Photographing a product--where do I stand legally when publishing?
March 15, 2011 2:31 PM   Subscribe

If I photograph a product and use it in a publishing project, what legal redress would the manufacturer have if they decided to sue me?

Let's say I photograph an iPhone face-on and use it in a magazine I'm publishing. What legal troubles can a company like Apple drum-up for me? I know this is MeFi but I'd really like to know the legalities of the situation.

Could Apple sue me saying that I'd reproduced the iPhone trademark or Apple logo without permission, for example? What about icons on the screen of the phone? Could they claim copyright infringement?
posted by deeper red to Law & Government (5 answers total) 1 user marked this as a favorite
IANAL, but what are you using the photo for? There are photos of iPhones all over the place - in the context of product reviews, for example. I don't see how that's illegal.
posted by desjardins at 2:53 PM on March 15, 2011

Look up proprty releases. My understanding is that property release don't have a lot of solid legal history like model releases do in th US. Releases are needed for commercial use of images and not editorial usage. There was also a recent case of ford threatening a local car club that was selling calendars with images of members' mustangs. Ford backed down eventually. On my phone, otherwise I'd have some links for you.
posted by msbrauer at 3:17 PM on March 15, 2011

Can they sue you? Anyone can sue you, at any time, for any thing.

Now, to WIN... For trademark violation (which is the usual reason people get upset about copying logos) they'd have to show that you were likely to confuse people and make them think e.g. that your store was an Apple store, or that you were selling iPhones - without a chance of confusion on the customer's part, it's not going to happen.

It's the difference between an artist taking a picture / painting a Campbell's Soup can, vs. taking said picture and plastering it on the front of some cans of whatever that you're trying to sell (or putting it in a big display picture over a bunch of unlabeled cans, using it as your storefront and calling yourself Cambell's Soup And Bakery, etc).

I am not a lawyer.

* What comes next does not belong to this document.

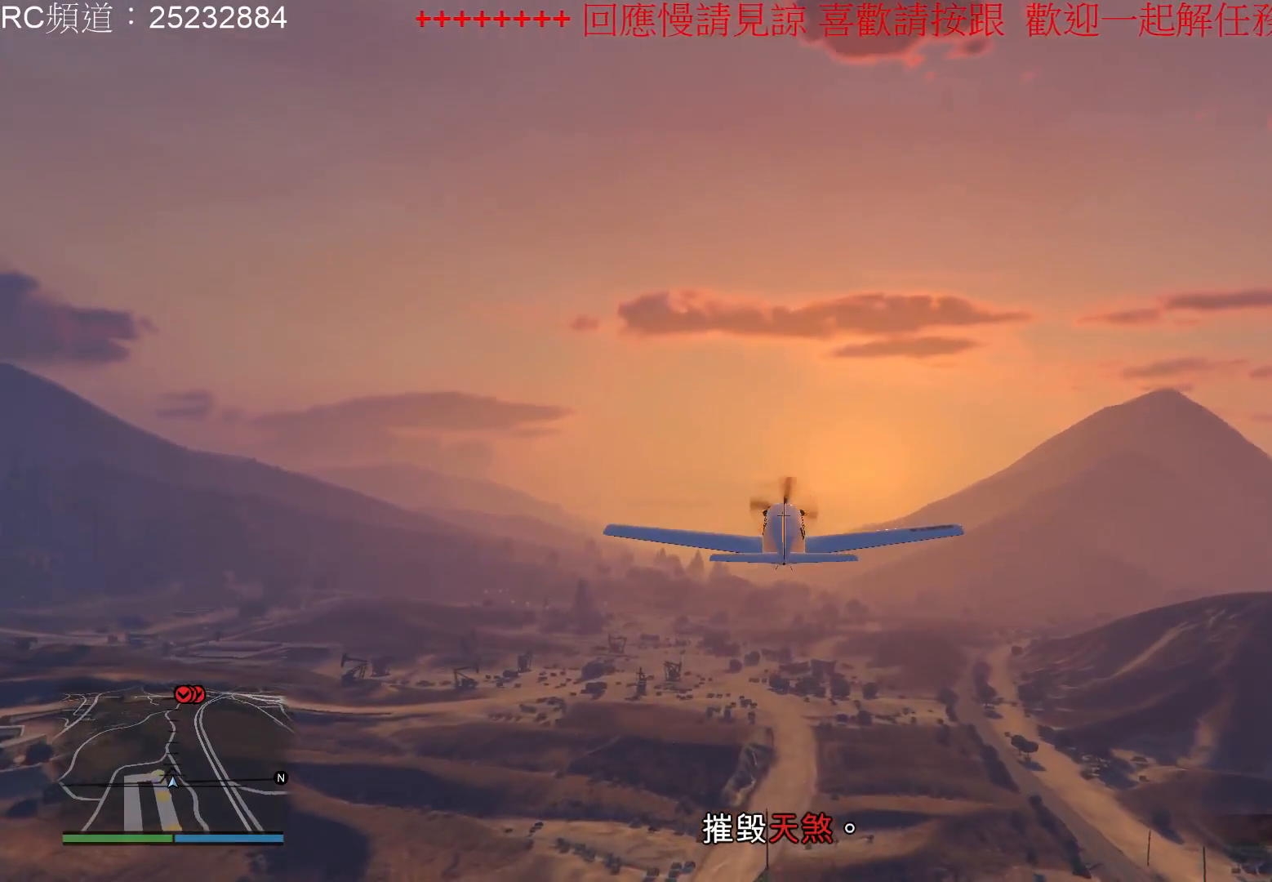
{"buttons": ["R2"], "left_stick": "right", "right_stick": "center", "events": [[367, "left_stick", "right"]]}
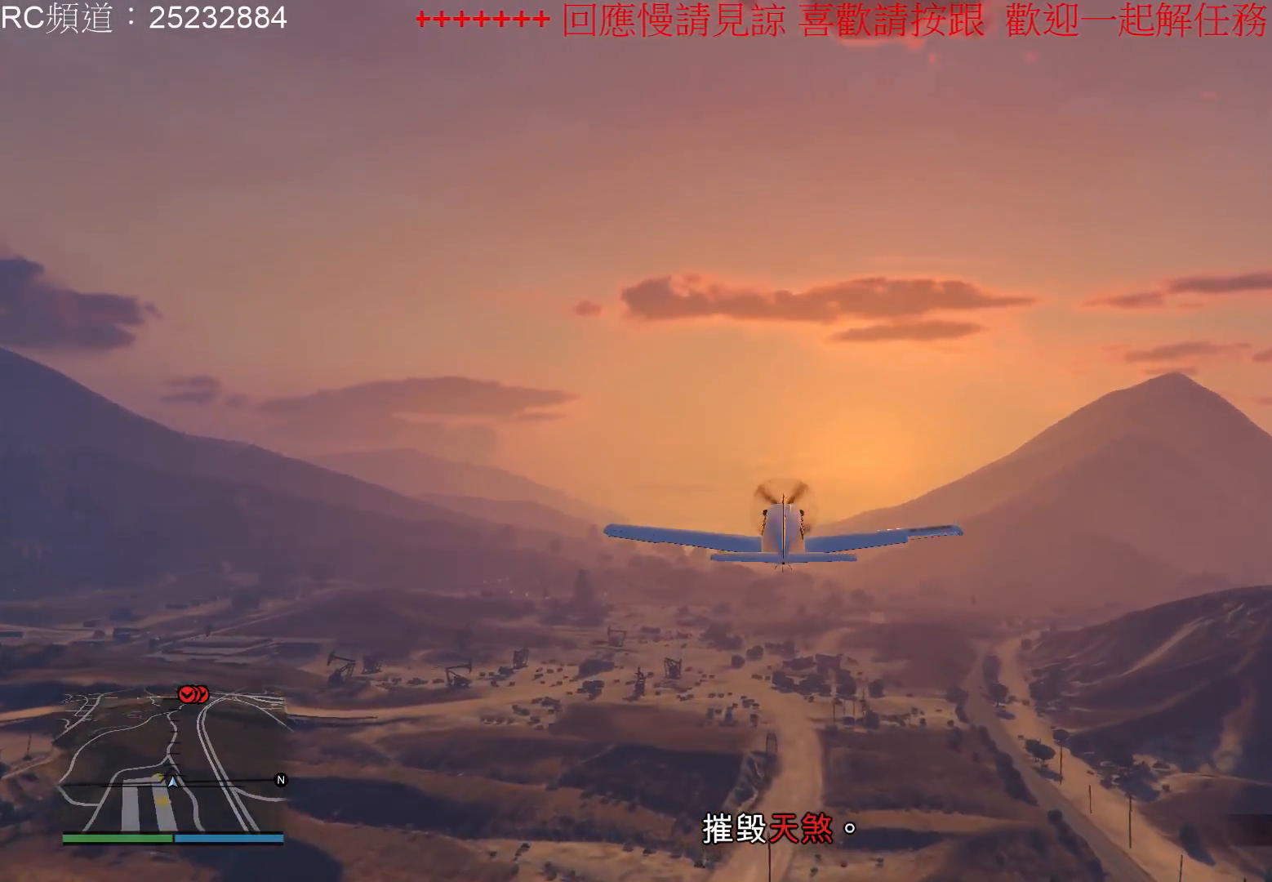
{"buttons": ["R2"], "left_stick": "center", "right_stick": "center", "events": [[33, "left_stick", "center"]]}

But this looks pretty straightforward to me.
posted by Lady Li at 11:32 PM on March 15, 2011

I would consult an actual lawyer if you have any fears about being sued, because even if you win in the end, is it worth all the time, money and effort you'll have to expend to fight the suit? A company as big as Apple could drag that out indefinitely until you just gave up.
posted by desjardins at 7:31 AM on March 16, 2011

Well, in the Ford case, if the Ford spokesperson was telling the truth, they had no problem with the calendar. Ford had previously sent cease and desists to CafePress about other, actually-trademark infringing items. Because they wanted to avoid more problems with Ford, CafePress on their own initiative refused to print the calendar, even though it was not infringing.

If you're talking about an object that you can just walk into a store and buy and not a secret prototype or something, and if you are not violating trademark (as explained by Lady Li) it's hard to see how publishing the photo would be illegal.

The issue of property release is that you may need the permission of the owner to photograph and publish the photo of an object. In this case, it wouldn't be Apple who could have grounds to sue you, unless your photo was taken in an Apple store of an unpurchased iPhone; it would be the iPhone's owner.